Previous including our experiences have shown that the sigmoid colon serves as an extraordinarily effective substitute for the vaginal canal. Obtaining adequate length is no problem, and there is no tendency toward contraction, narrowing, or stenosis provided that the bowel segment has an adequate blood supply, and that the anastomosis to the hymenal region is generous. Wearing a stent is unnecessary and dilatations, if needed at all, are temporary, infrequent (we recommend once weekly), and well tolerated. The thick wall of the colon tolerates trauma with less reaction and bleeding than does small bowel or split-thickness skin graft. Bleeding may be intermittent or bothersome during the first month or two, but thereafter rarely occurs. Though mentioned in various literatures, initial exuberant mucus production by the sigmoid neovagina generally has not been observed and did not present as a problem in our series. The mucosa atrophies to a mild degree in its new position. Moreover, mucus production is sufficient to keep the neovagina moist and lubrication before intercourse is unnecessary.
The sigmoid colon is the best choice for interposition vaginoplasty because of size, location, and ease of preserving blood supply. Minimal long-term care is required, although surveillance must be maintained at regular intervals (every 6 months) to monitor the development of adenocarcinoma in the transplanted bowel segment.
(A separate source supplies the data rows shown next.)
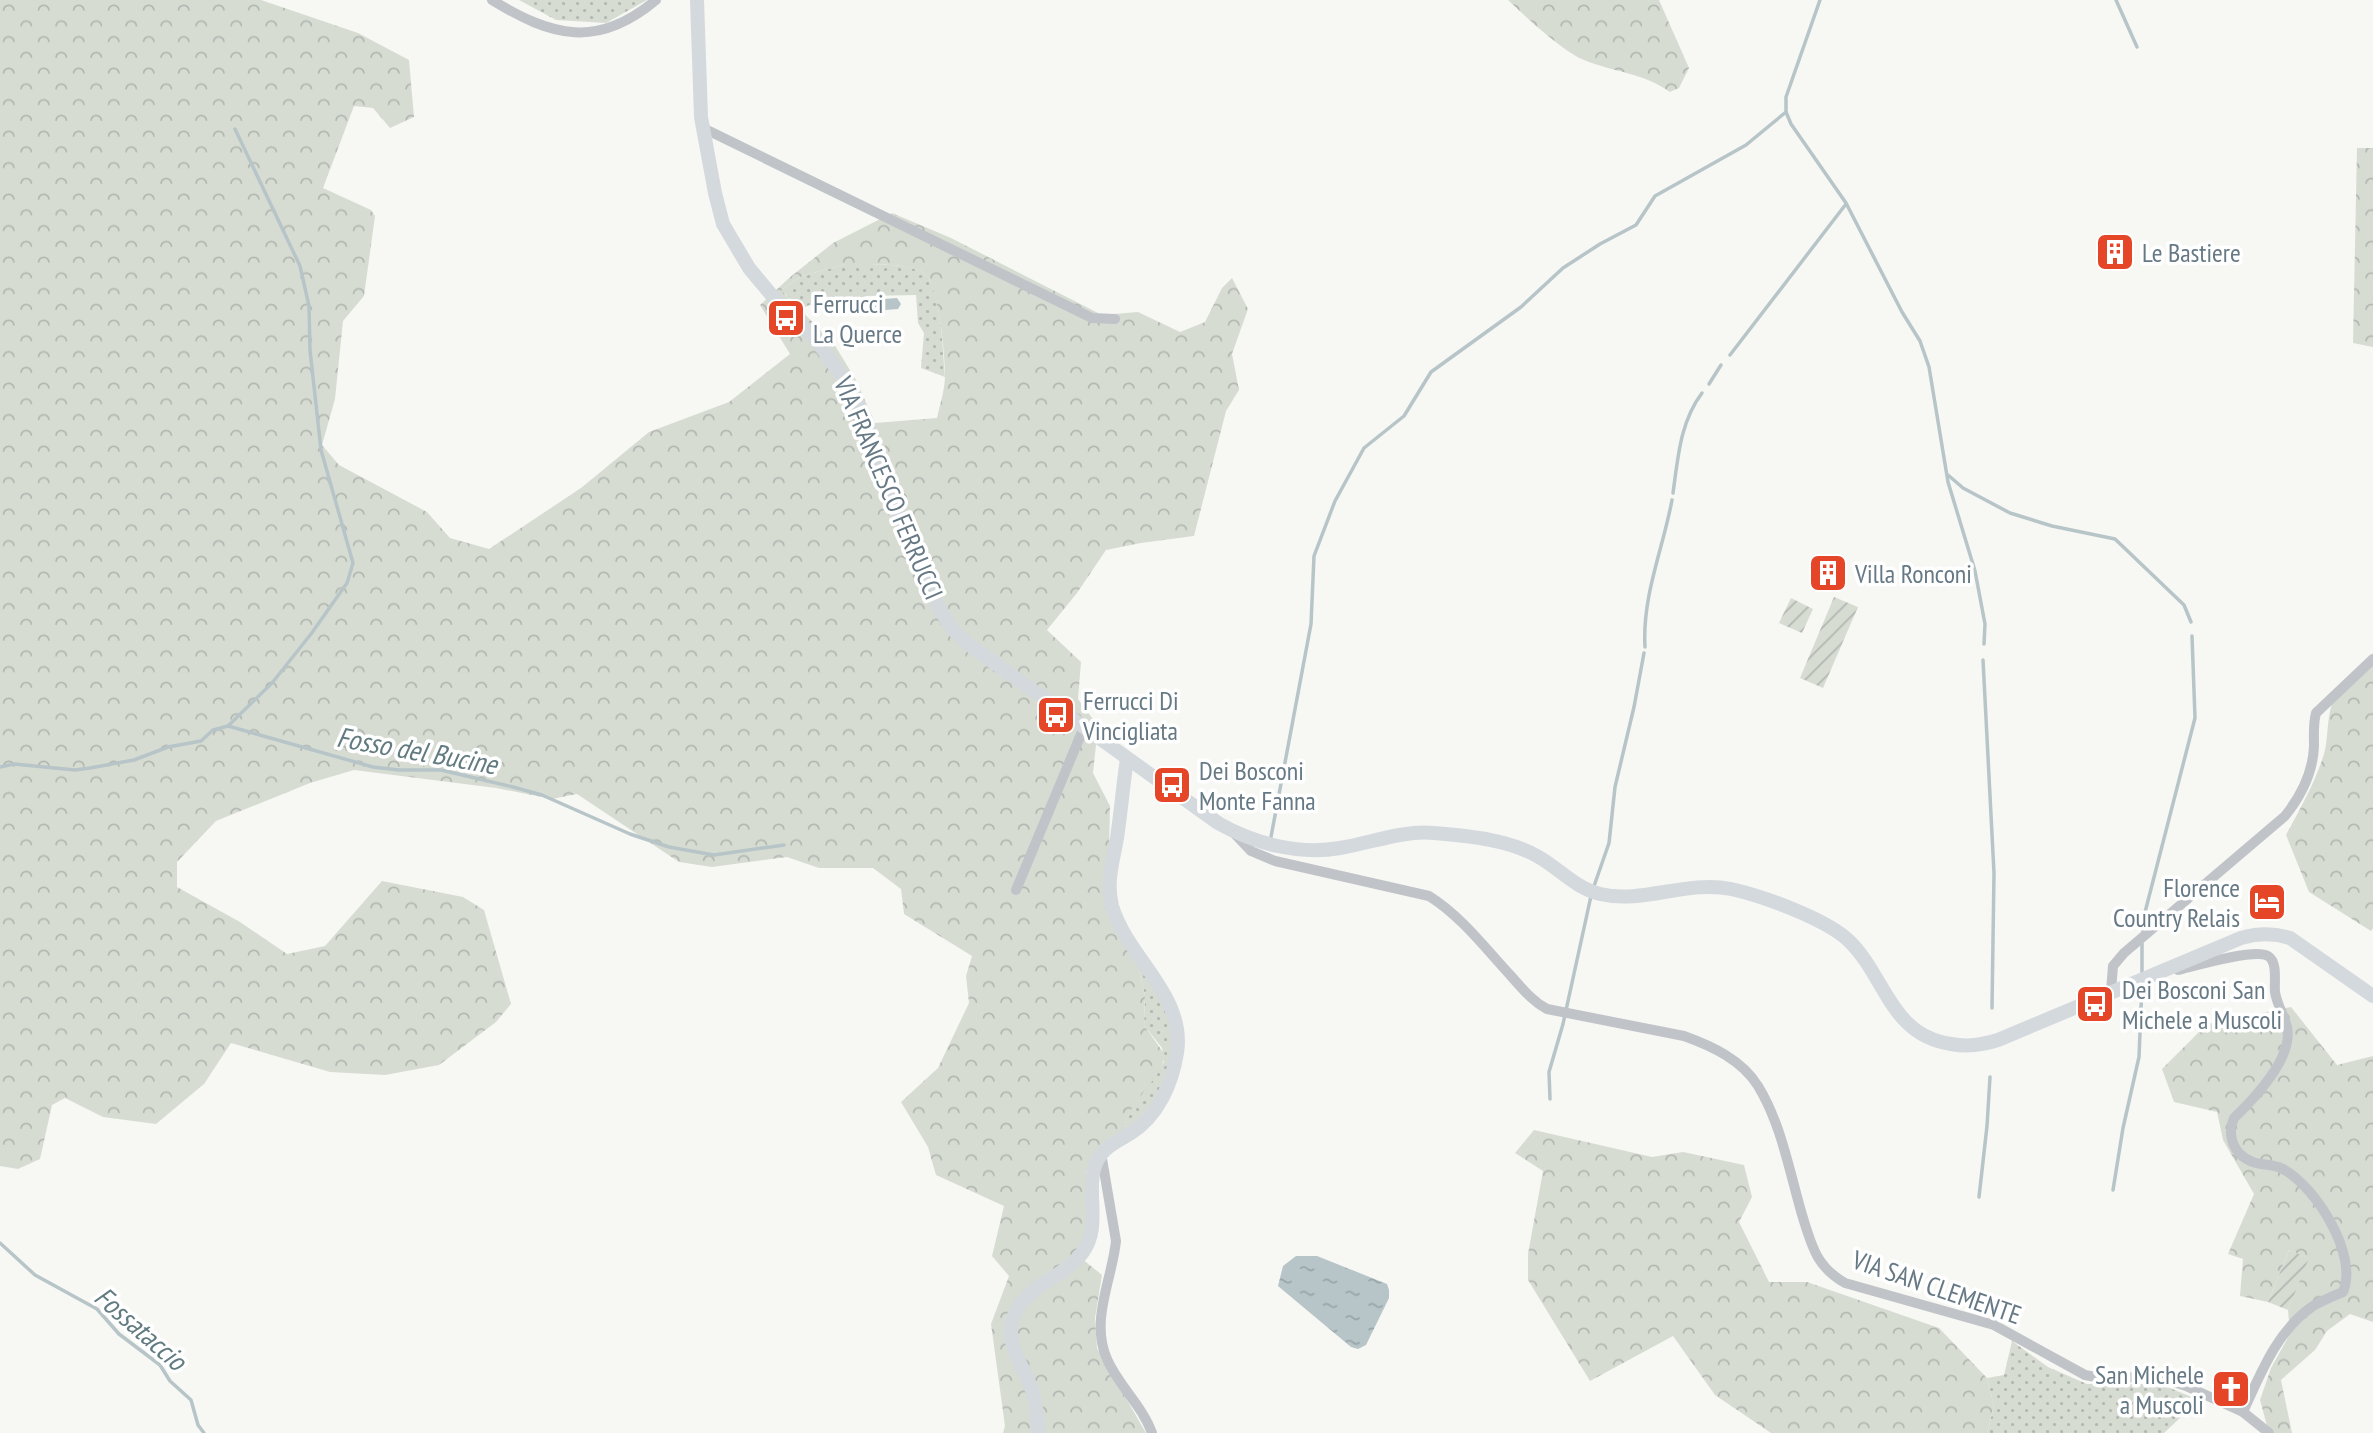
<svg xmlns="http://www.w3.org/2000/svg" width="2373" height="1433" font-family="'PT Sans Narrow',sans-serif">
  <defs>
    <pattern id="grass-dots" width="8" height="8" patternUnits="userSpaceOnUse" patternTransform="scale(1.75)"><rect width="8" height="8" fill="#d7dcd3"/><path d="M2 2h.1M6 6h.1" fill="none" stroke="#b2b7b1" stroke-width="1.8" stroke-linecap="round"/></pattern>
    <pattern id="forest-crowns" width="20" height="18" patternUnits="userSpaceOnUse" patternTransform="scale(1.75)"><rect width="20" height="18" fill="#d7dcd3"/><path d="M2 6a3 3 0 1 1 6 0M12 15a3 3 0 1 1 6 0" fill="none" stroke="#b2b7b1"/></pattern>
    <pattern id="garden-furrows" width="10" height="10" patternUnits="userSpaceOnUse" patternTransform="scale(1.75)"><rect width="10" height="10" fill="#d7dcd3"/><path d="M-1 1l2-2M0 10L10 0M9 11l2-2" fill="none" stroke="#b2b7b1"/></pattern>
    <pattern id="water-ripples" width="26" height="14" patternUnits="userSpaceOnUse" patternTransform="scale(1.75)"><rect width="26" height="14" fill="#b7c5c8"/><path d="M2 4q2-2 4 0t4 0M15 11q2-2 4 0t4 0" fill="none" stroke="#99a5a8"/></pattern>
  </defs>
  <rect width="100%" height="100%" fill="#f7f7f4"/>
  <g fill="url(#grass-dots)">
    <polygon points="519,0 647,0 606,23 556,20"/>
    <path d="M846,264C863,264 914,262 926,275C941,290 943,355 945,377L921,368L924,333L918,323L916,295L866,296V299L816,302L801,309L781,290L802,276Z"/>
    <polygon points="1137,963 1170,1014 1174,1051 1155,1101 1130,1128 1125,1125 1127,1114 1164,1062 1162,1048 1144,1025 1145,995"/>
    <polygon points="2012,1341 2048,1367 2087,1384 2160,1384 2199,1400 2164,1433 1987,1433 1994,1406 1987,1378 2004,1375"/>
  </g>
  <g fill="url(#forest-crowns)" fill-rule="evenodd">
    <path d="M0,0H261L358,33L409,60L414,117L390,128L373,108L354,106L323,188L371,210L375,216L364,296L343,321L335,399L322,445L339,465L427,512L450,538L489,549L581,488L649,432L729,402L790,354L760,305L789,278L833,243L892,213L951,238L1102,315L1138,312L1180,332L1205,322L1222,288L1232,278L1248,309L1232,354L1239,390L1226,411L1194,536L1141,543L1106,550L1077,593L1047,630L1081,662L1078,699L1098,726L1093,773L1110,806L1108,894L1137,963L1145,995L1144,1025L1165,1055C1160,1082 1131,1098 1125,1125L1130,1128L1091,1161L1086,1172V1236L1076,1254L1102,1275L1095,1318L1097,1348L1146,1433H1003L1005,1426L991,1324L1009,1276L992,1256L1004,1206L936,1175L928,1147L901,1102L938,1068L969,1003L966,976L972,956L904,914L901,889L873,868H819L787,857L712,867L679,862L577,794L552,799L496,788L354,770L310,783L216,821L177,862V887L240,922L287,954L325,946L382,881L463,897L484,910L511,1004L496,1022L439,1065L385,1075L330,1072L231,1043L204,1084L156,1124L103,1117L65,1098L52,1105L40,1159L18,1169L0,1166ZM846,264C864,264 913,262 926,275C939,288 945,356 945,375C945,390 940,404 937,418L875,423L856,380L834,344L781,290L802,276Z"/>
    <path d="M1508,0H1659L1689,68L1679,88L1670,92C1644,73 1613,72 1584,60C1561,50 1527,18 1508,0Z"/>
    <polygon points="2357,148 2373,148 2373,347 2353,343"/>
    <path d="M2373,665V928L2371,931L2309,892L2286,835C2300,809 2315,783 2324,754C2329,736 2326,716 2334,699Z"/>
    <polygon points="2291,1007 2337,1065 2373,1056 2373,1322 2350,1314 2327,1331 2315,1350 2281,1380 2292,1433 2269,1433 2260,1400 2271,1368 2290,1334 2288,1310 2308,1258 2289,1250 2268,1302 2240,1296 2243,1259 2228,1254 2254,1194 2223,1140 2217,1112 2174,1102 2162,1069 2207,1024"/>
    <polygon points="1534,1130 1652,1157 1683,1152 1744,1165 1752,1197 1739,1222 1769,1282 1807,1282 1939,1328 1987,1378 1994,1406 1987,1433 1771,1433 1715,1395 1673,1336 1590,1381 1528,1280 1528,1254 1543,1171 1515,1153"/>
  </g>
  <g fill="url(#garden-furrows)">
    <polygon points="1834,597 1858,607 1823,688 1800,678"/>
    <polygon points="1791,598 1813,609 1802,633 1779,623"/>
    <polygon points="2289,1250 2309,1258 2288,1310 2268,1302"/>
  </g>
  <g fill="url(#water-ripples)">
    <polygon points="897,298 901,304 898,309 873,311 872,300"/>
    <polygon points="1296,1256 1317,1256 1387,1284 1389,1290 1389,1298 1366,1345 1358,1349 1351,1347 1278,1286 1283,1266"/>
  </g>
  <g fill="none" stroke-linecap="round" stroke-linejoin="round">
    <g stroke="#b7c5c8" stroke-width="3.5">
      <polyline points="1820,0 1786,97 1786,112 1791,124 1846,203 1902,312 1920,341 1929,367 1948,482 1975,571 1985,624 1984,644"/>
      <polyline points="2116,0 2137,47"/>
      <polyline points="1730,355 1846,204"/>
      <polyline points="1709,384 1721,365"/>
      <polyline points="1948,475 1963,488 2010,513 2052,526 2115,539 2184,605 2191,622"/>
      <path d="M1673,493C1678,458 1680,422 1702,393"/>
      <path d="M1645,647C1642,596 1663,549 1672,500"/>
      <polyline points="1983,660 1994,873 1992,1008"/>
      <polyline points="228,726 272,683 311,634 347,583 353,563 321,450 310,350 309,306 300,266 235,129"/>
      <polyline points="0,767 14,764 75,770 90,768 134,760 168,747 201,741 213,730 228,726 373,767 399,770 441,770 513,787 542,795 630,834 669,847 714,855 784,845"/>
      <polyline points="1271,837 1311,624 1314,556 1335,501 1364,448 1404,416 1431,372 1521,307 1563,268 1600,244 1636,225 1655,196 1746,145 1786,112"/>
      <polyline points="1593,889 1609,843 1615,787 1634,707 1644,653"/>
      <polyline points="2143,935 2143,920 2195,718 2192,636"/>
      <polyline points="2142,974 2142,943"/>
      <polyline points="1550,1099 1549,1072 1563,1024 1591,896"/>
      <polyline points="2113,1190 2123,1128 2139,1057 2142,985"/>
      <polyline points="1979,1197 1987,1126 1990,1077"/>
      <polyline points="0,1243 35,1275 97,1309 119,1334 160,1365 170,1381 191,1400 198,1425 204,1433"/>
    </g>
    <g stroke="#c0c4c8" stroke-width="10">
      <path d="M492,0C552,37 598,49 656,0"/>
      <polyline points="703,128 1092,318 1115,319"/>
      <path d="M1234,833L1251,851L1275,861L1429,896C1461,916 1485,948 1511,976C1522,988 1532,1001 1547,1009L1684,1036C1712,1046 1742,1060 1758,1086C1782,1125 1790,1175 1803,1218C1812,1247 1817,1267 1845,1283L1994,1325L2085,1375L2107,1379L2155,1376L2186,1386L2243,1412L2269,1433"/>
      <polyline points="1016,890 1084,727"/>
      <path d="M2178,970C2195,966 2254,948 2268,956C2278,962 2274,982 2275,992C2277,1005 2284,1015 2287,1027C2294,1057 2254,1099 2234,1118C2229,1129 2230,1143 2239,1153C2255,1169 2267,1161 2283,1169C2315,1186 2359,1255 2343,1292C2333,1296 2322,1301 2313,1306C2277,1330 2260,1375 2243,1412"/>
      <path d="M2111,991L2113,966L2124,953L2285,816C2301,796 2313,773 2314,746C2314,735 2313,724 2316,713L2373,659"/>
      <path d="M1101,1153L1116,1241C1112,1280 1090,1320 1107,1359C1118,1385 1142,1405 1152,1433"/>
    </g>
    <g stroke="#d4d9dd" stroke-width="14">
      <path d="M697,0L701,117L715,193L723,224L749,268L774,298L814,337L849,386L867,422L891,497L938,606L952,629L968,644L1218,823C1255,844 1299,855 1340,848C1371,843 1403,830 1434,833C1468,836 1507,839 1537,856C1559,868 1575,888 1600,894C1643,904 1687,880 1731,889C1763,896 1823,918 1847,939C1886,975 1889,1035 1951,1044C1968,1047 1981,1045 1998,1040L2241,938C2258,933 2274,933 2290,938L2373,996"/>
      <path d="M1038,1433C1038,1419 1036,1404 1032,1391C1026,1369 1005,1345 1012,1321C1023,1285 1063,1279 1083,1252C1103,1225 1083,1187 1098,1159C1105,1146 1119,1141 1131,1133C1158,1116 1172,1084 1177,1053C1186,995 1128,959 1112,906C1106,882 1113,861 1117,838C1121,811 1123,785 1127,759"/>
    </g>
  </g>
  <defs>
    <symbol id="building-square" viewBox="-11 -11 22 22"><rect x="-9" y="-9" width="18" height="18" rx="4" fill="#e44627" stroke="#fff"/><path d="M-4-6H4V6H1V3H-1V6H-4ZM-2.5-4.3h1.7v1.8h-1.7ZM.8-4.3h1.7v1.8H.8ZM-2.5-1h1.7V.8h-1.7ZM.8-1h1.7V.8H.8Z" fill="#fff"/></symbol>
    <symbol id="bus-square" viewBox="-11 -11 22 22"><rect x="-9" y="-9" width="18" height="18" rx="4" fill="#e44627" stroke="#fff"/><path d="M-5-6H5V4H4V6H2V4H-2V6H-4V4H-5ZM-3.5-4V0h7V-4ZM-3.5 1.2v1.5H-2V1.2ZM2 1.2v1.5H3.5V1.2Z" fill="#fff"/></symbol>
    <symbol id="hotel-square" viewBox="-11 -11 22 22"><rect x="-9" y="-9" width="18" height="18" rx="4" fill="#e44627" stroke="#fff"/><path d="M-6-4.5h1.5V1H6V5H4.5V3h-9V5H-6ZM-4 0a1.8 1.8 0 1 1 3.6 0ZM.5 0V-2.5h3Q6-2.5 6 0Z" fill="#fff"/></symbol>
    <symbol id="church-square" viewBox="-11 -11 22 22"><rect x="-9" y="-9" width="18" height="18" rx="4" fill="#e44627" stroke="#fff"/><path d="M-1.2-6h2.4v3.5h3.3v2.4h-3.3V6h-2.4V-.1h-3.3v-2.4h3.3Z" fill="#fff"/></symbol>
  </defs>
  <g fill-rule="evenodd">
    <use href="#building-square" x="2093" y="230" width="44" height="44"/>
    <use href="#bus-square" x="764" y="296" width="44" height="44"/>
    <use href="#building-square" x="1806" y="551" width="44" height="44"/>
    <use href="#bus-square" x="1034" y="693" width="44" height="44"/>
    <use href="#bus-square" x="1150" y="763" width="44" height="44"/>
    <use href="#hotel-square" x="2245" y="880" width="44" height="44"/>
    <use href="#bus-square" x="2073" y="982" width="44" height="44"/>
    <use href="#church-square" x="2209" y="1367" width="44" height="44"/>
  </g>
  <g text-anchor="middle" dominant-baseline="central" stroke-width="7" stroke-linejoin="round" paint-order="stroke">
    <g font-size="26" fill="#667985" stroke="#fff" text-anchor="start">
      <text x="2142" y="252">Le Bastiere</text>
      <text x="813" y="303">Ferrucci<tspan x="813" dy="30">La Querce</tspan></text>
      <text x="1855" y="573">Villa Ronconi</text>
      <text x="1083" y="700">Ferrucci Di<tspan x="1083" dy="30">Vincigliata</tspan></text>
      <text x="1199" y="770">Dei Bosconi<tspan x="1199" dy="30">Monte Fanna</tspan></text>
      <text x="2240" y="887" text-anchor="end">Florence<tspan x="2240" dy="30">Country Relais</tspan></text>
      <text x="2122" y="989">Dei Bosconi San<tspan x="2122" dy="30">Michele a Muscoli</tspan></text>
      <text x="2204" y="1374" text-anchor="end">San Michele<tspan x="2204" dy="30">a Muscoli</tspan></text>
    </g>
    <g font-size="26" fill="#667985" stroke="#fff">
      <text transform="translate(889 488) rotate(67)">VIA FRANCESCO FERRUCCI</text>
      <text transform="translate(1937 1287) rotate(19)">VIA SAN CLEMENTE</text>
    </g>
    <g font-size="28" font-style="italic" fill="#617b81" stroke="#fff">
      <text transform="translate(417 750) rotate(10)">Fosso del Bucine</text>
      <text transform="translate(141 1328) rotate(41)">Fossataccio</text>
    </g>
  </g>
</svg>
Our study revealed that sigmoid neovaginoplasty can provide the patient with a self-lubricating, aesthetically pleasing neovagina of adequate size without the need for daily vaginal dilatation or vaginal stenting with vaginal molds. It has an excellent functional outcome with low complication rate and a less incidence of introital stenosis.
Acknowledgements
We are very much grateful to the Department of Gynecology Special Unit, BIREDM-2, for referring the study cases.
Author’s contributions
MRI was involved in diagnosis, treatment, follow- up of patients, manuscript writing and overall supervision. AKD, FBI were involved in patient selection, diagnosis and management. RA, MAI and MUA were involved in literature review and data analysis.
Competing interest
Authors declare no conflict of interest.